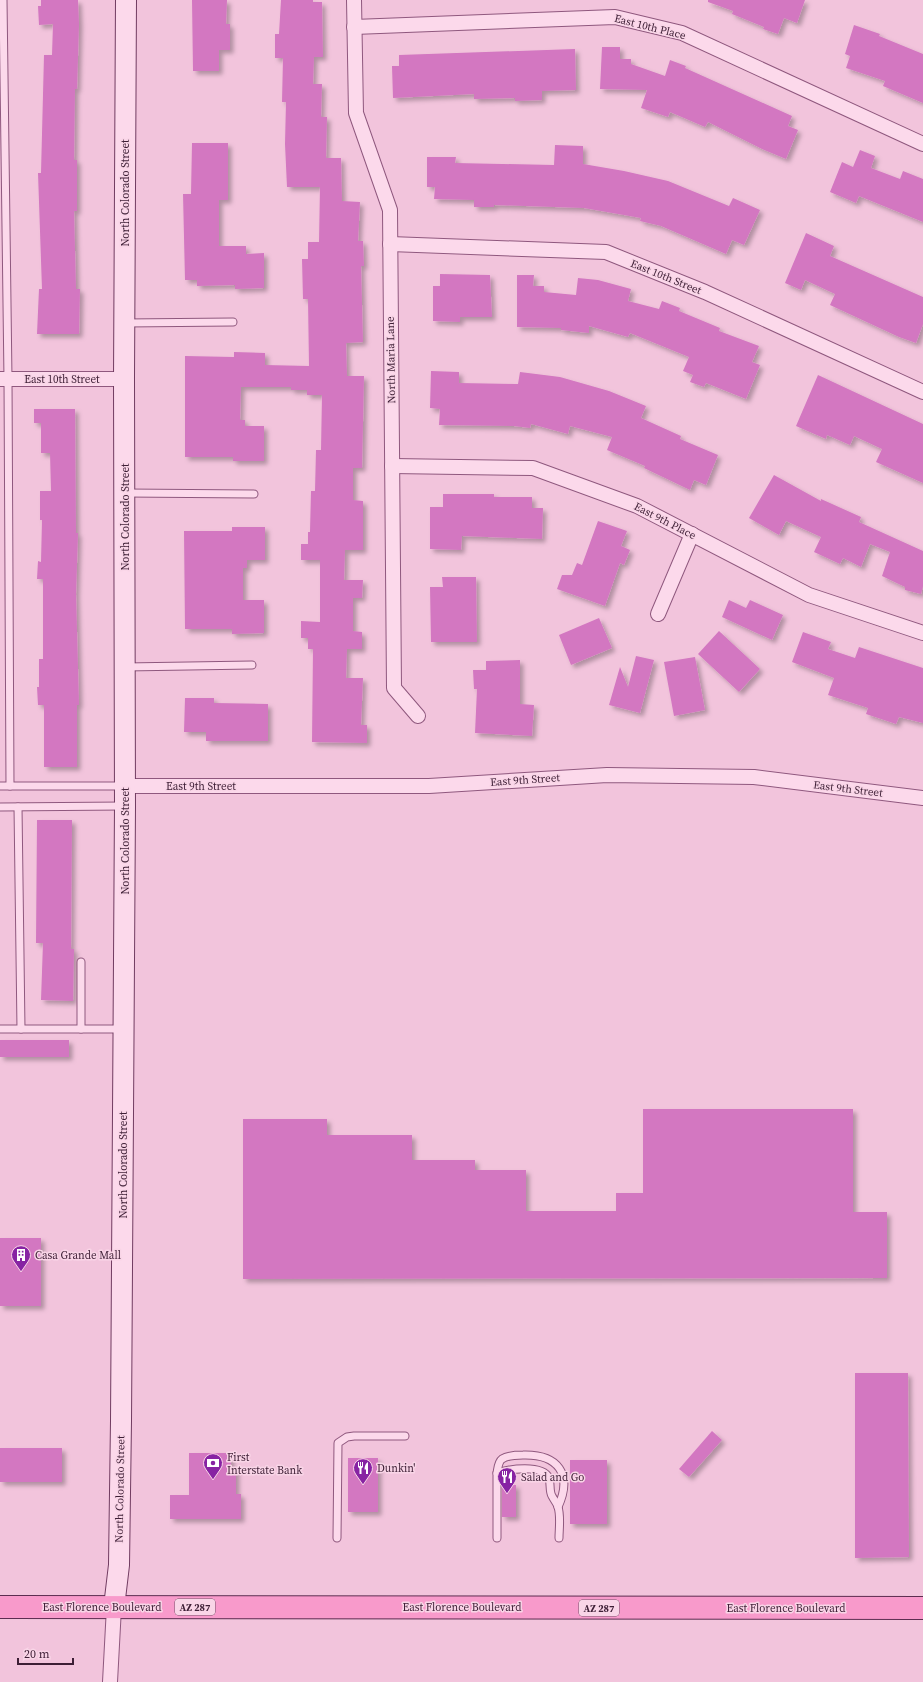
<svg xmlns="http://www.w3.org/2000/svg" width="923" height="1682" font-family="'Source Serif 4',serif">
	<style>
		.building { fill: #d377c1; filter: url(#shadow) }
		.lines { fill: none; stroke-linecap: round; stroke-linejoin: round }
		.lane-casing { stroke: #8f587e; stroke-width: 9 }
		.street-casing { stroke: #8f587e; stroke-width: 16 }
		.secondary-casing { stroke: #713c61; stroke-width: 22 }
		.primary-casing { stroke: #5c2d50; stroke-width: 24 }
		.lane { stroke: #fcd9eb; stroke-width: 7 }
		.street { stroke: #fcd9eb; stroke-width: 14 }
		.secondary { stroke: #fcd9eb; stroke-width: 20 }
		.primary { stroke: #f89acb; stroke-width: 22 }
		.labels { text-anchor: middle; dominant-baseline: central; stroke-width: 3; stroke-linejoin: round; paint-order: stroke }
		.shield { fill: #f9d5e7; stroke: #75556a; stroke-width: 1 }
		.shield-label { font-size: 10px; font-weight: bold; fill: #3d1e35 }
		.street-label { font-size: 11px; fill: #3d1e35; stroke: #f9d5e7 }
		.poi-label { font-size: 11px; fill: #3d1e35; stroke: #f9d5e7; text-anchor: start }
	</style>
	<defs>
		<filter id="shadow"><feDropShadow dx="3.5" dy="3.5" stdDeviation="2" flood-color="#0004"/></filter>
	</defs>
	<rect width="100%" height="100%" fill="#f2c4dc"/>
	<g class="building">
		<path d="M 41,0 L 78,0 L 79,24 L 77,89 L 75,89 L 74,160 L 77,160 L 77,211 L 74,211 L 76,289 L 80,289 L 79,334 L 37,334 L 39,289 L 42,289 L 38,173 L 41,173 L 44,55 L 52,55 L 53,24 L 39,25 L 38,6 L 41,6 Z"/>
		<path d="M 192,0 L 227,0 L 226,24 L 230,24 L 230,50 L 219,50 L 219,71 L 193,71 Z"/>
		<path d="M 281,0 L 313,0 L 313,2 L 322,2 L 323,57 L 314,57 L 313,84 L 322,84 L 321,117 L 327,117 L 326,158 L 341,158 L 342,201 L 360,202 L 358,241 L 363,241 L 364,266 L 361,266 L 363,342 L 346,343 L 347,376 L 364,376 L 362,468 L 353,468 L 353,500 L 363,501 L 363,550 L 345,550 L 344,580 L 363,580 L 362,598 L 353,598 L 353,631 L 362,632 L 362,649 L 347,649 L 346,678 L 363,678 L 361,725 L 367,725 L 367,743 L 312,742 L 313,649 L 308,649 L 308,638 L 301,638 L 301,621 L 320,622 L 320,560 L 301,560 L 301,544 L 308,544 L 308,532 L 310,532 L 311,491 L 315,491 L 316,450 L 321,450 L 322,395 L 307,395 L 307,390 L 291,390 L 291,387 L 241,387 L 240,420 L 245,420 L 245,426 L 264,426 L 264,461 L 233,461 L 233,457 L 185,457 L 185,356 L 234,357 L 234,352 L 265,353 L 265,365 L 309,366 L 308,299 L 303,299 L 302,259 L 308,259 L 308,242 L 319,242 L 320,187 L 287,187 L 285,144 L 286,102 L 282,102 L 283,58 L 275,58 L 275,34 L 279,34 Z"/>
		<path d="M 708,0 L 805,0 L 797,23 L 784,18 L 778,34 L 763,29 L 764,27 L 732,14 L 733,11 L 708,2 Z"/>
		<path d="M 854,25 L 880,34 L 879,36 L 923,54 L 923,103 L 883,86 L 885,81 L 846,68 L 850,56 L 845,54 Z"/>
		<path d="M 602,47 L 620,47 L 620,59 L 631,59 L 631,64 L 665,76 L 670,60 L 686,66 L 685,68 L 792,116 L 788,126 L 798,130 L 786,159 L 762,149 L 708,122 L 705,127 L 670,112 L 668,117 L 641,108 L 647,90 L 600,89 Z"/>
		<path d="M 575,49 L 576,90 L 542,91 L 542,100 L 515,101 L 515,98 L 474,99 L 474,94 L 393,98 L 392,66 L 399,66 L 399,55 Z"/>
		<path d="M 192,143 L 228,143 L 228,200 L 219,200 L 219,246 L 246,246 L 246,254 L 264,253 L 264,288 L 235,289 L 235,285 L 197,286 L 197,280 L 185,280 L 183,194 L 191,194 Z"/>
		<path d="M 555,145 L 583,146 L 583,164 L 624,171 L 668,181 L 729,206 L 733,198 L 760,210 L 744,245 L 732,240 L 726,254 L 661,226 L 640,221 L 641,218 L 584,208 L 494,205 L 494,207 L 474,207 L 474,200 L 434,199 L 435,187 L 427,187 L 427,157 L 456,157 L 455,163 L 554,165 Z"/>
		<path d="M 860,150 L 875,156 L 871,168 L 900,179 L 903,171 L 923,179 L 923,222 L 859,196 L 856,203 L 830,192 L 842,162 L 853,167 Z"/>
		<path d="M 806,233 L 834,246 L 830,256 L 923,297 L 923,324 L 916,343 L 899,337 L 830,305 L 835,294 L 805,280 L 801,290 L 785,283 Z"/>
		<path d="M 440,274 L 490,275 L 492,317 L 460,317 L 460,322 L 433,321 L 433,286 L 440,286 Z"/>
		<path d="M 517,275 L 534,275 L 533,286 L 544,286 L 544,292 L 576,295 L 578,278 L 598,280 L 631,289 L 628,301 L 659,309 L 662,301 L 680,308 L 679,311 L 720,328 L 719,331 L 759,346 L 752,362 L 760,365 L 746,399 L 706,383 L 704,387 L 690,382 L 693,375 L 683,371 L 689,357 L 630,333 L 628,337 L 589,326 L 589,333 L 561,330 L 561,328 L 517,327 Z"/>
		<path d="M 431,371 L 459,372 L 459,383 L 518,384 L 520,372 L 560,377 L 609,391 L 646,406 L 641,418 L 681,436 L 680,439 L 718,455 L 706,485 L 694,480 L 690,490 L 644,468 L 645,466 L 607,450 L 612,437 L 570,426 L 568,434 L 531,424 L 530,428 L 514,426 L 439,425 L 440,409 L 430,408 Z"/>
		<path d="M 818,375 L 923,424 L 923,483 L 876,462 L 882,449 L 854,436 L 850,445 L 827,435 L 826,439 L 796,426 Z"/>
		<path d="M 34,409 L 75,409 L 76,533 L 78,533 L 76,594 L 79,705 L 77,705 L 77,767 L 44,767 L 44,705 L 38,705 L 37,687 L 39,687 L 39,659 L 43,659 L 43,579 L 37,579 L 38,561 L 41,562 L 42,520 L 40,520 L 40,491 L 51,491 L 50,453 L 41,453 L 41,423 L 34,423 Z"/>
		<path d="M 774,475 L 821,501 L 821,499 L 861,517 L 859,522 L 923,551 L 923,586 L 921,594 L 905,590 L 905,587 L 882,576 L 890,552 L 870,544 L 861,567 L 843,558 L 840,564 L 814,552 L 821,537 L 786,521 L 779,535 L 749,518 Z"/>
		<path d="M 443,494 L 494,494 L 494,497 L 532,497 L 532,508 L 543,508 L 542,539 L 462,536 L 461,550 L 430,549 L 430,507 L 443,507 Z"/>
		<path d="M 598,521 L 627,531 L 621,546 L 630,550 L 624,565 L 620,563 L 605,606 L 557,589 L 562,575 L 572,575 L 577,563 L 582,565 Z"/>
		<path d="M 232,527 L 265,527 L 265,560 L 247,560 L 247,568 L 243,568 L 243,600 L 264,600 L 264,633 L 232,634 L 232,629 L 185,629 L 184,531 L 232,531 Z"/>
		<path d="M 442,577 L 476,577 L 477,642 L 431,642 L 430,587 L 443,587 Z"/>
		<path d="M 729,600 L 746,608 L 750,600 L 783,615 L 772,640 L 722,617 Z"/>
		<path d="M 599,618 L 612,648 L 571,665 L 559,635 Z"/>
		<path d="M 719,631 L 760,669 L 739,692 L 698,654 Z"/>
		<path d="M 803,632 L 831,642 L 828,649 L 855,658 L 859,647 L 923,668 L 923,723 L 899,717 L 896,724 L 866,714 L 868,708 L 828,695 L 834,678 L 792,662 Z"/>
		<path d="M 636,656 L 654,660 L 640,713 L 609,705 L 620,667 L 628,687 Z"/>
		<path d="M 695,657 L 705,710 L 674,716 L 664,662 Z"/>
		<path d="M 520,660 L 520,704 L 534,705 L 532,736 L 475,733 L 477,689 L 474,689 L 473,670 L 486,670 L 486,661 Z"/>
		<path d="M 185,698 L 214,698 L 214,703 L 268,704 L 268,741 L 206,741 L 206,732 L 184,732 Z"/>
		<path d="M 37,820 L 72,820 L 71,949 L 74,949 L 73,1001 L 41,1000 L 43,943 L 36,943 Z"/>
		<rect x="0" y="1040" width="69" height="17"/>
		<path d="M 643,1109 L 853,1109 L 853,1212 L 887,1212 L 887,1278 L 243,1279 L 243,1119 L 327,1119 L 327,1135 L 412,1135 L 412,1160 L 475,1160 L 475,1170 L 526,1170 L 526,1211 L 616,1211 L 616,1193 L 643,1193 Z"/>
		<rect x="0" y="1238" width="41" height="68"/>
		<path d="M 855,1373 L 908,1373 L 909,1557 L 855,1558 Z"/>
		<path d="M 712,1431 L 722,1440 L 689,1477 L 679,1469 Z"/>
		<rect x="0" y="1448" width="62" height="34"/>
		<path d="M 189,1453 L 231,1453 L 231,1467 L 236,1467 L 236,1494 L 241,1494 L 241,1519 L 170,1519 L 170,1495 L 189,1495 Z"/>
		<rect x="348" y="1458" width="30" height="54"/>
		<rect x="570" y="1460" width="37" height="64"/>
		<path d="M 502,1484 L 516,1485 L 516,1517 L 502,1517 Z"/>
	</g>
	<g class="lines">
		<g class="lane-casing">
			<g id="lane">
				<path d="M 3,0 L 8,379 L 10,786"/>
				<path d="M 125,323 L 233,322"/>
				<path d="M 125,493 L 254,494"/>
				<path d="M 125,667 L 252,665"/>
				<path d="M 0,786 L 124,786"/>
				<path d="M 0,807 L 124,806"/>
				<path d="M 18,807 L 21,1029"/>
				<path d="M 81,962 L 81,1029"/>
				<path d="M 0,1029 L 122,1029"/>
				<path d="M 497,1473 C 498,1468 498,1462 502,1459 C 508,1455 517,1455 523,1455 C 558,1454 573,1474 558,1507"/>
				<path d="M 337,1538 L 338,1443 L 347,1437 L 354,1436 L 405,1436"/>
				<path d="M 497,1538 L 497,1473 C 509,1469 542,1464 549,1478 C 551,1484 549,1491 552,1496 C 554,1500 557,1503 558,1507 C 561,1516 559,1529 559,1538"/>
			</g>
		</g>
		<g class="street-casing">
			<g id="street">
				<path d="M 354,0 L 356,113 L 390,210 L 394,688 L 418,716"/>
				<path d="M 354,27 L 615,17 L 682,33 L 923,144"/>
				<path d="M 390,244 L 606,252 L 705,292 L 923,392"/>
				<path d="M 0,379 L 124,379"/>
				<path d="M 392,466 L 533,468 L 637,506 L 809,595 L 923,633"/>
				<path d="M 658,614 L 692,534"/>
				<path d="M 125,786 L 429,786 L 607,775 L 754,777 L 923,798"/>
				<path d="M 110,1682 L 114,1607"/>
			</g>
		</g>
		<g class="secondary-casing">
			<path id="secondary" d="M 114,1607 L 119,1565 L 121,1421 L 125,806 L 124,379 L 126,0"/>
		</g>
		<g class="primary-casing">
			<path id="primary" d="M 0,1607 L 923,1608"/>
		</g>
		<use href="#lane" class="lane"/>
		<use href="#street" class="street"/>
		<use href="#secondary" class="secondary"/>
		<use href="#primary" class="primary"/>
	</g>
	<defs>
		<g id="building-pin" transform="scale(1)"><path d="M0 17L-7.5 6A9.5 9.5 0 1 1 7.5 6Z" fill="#8723a3" stroke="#f9d5e7"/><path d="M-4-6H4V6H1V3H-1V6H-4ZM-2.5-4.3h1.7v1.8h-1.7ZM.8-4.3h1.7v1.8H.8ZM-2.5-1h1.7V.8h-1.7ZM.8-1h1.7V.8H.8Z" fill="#fff"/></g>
		<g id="bank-pin" transform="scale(1)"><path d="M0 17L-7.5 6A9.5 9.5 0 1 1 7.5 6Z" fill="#8723a3" stroke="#f9d5e7"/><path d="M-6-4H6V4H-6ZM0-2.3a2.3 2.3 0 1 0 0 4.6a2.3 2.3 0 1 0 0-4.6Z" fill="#fff"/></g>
		<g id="restaurant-pin" transform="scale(1)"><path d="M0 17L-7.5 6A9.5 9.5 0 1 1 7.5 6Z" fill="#8723a3" stroke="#f9d5e7"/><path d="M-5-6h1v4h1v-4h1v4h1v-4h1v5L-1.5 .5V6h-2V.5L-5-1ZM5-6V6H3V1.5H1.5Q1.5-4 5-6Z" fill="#fff"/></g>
	</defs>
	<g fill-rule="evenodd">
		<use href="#building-pin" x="21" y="1255"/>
		<use href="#bank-pin" x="213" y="1463"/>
		<use href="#restaurant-pin" x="363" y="1468"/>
		<use href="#restaurant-pin" x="507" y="1477"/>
	</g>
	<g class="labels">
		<g class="shield">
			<rect x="175" y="1599" width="40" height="16" rx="3"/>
			<rect x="579" y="1600" width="40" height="16" rx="3"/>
		</g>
		<g class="shield-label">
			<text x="195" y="1607">AZ 287</text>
			<text x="599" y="1608">AZ 287</text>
		</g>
		<g class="street-label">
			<text transform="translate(650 27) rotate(14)">East 10th Place</text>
			<text transform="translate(125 193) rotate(-90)">North Colorado Street</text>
			<text transform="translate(666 277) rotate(22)">East 10th Street</text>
			<text transform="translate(391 360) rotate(-91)">North Maria Lane</text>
			<text x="62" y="379">East 10th Street</text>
			<text transform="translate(125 517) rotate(-90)">North Colorado Street</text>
			<text transform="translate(665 521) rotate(27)">East 9th Place</text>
			<text transform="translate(525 780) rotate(-4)">East 9th Street</text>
			<text x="201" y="786">East 9th Street</text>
			<text transform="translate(848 789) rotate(7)">East 9th Street</text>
			<text transform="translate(125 841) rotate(-90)">North Colorado Street</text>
			<text transform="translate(123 1165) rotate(-90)">North Colorado Street</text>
			<text transform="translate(120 1489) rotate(-89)">North Colorado Street</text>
			<text x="102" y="1607">East Florence Boulevard</text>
			<text x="462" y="1607">East Florence Boulevard</text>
			<text x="786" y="1608">East Florence Boulevard</text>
		</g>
		<g class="poi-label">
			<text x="35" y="1255">Casa Grande Mall</text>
			<text x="227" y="1457">First<tspan x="227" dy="13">Interstate Bank</tspan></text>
			<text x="377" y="1468">Dunkin'</text>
			<text x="521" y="1477">Salad and Go</text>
		</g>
	</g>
	<path d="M18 1658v6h55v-6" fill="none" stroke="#3d1e35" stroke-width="2"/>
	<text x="24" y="1658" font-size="12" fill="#3d1e35" stroke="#f9d5e7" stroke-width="3" paint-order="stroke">20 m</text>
</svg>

- WHAT YOU SHOULD DO
Check each line above for the string "lines" and return those that contain it.

- RESULT OF THIS EXERCISE
		.lines { fill: none; stroke-linecap: round; stroke-linejoin: round }
	<g class="lines">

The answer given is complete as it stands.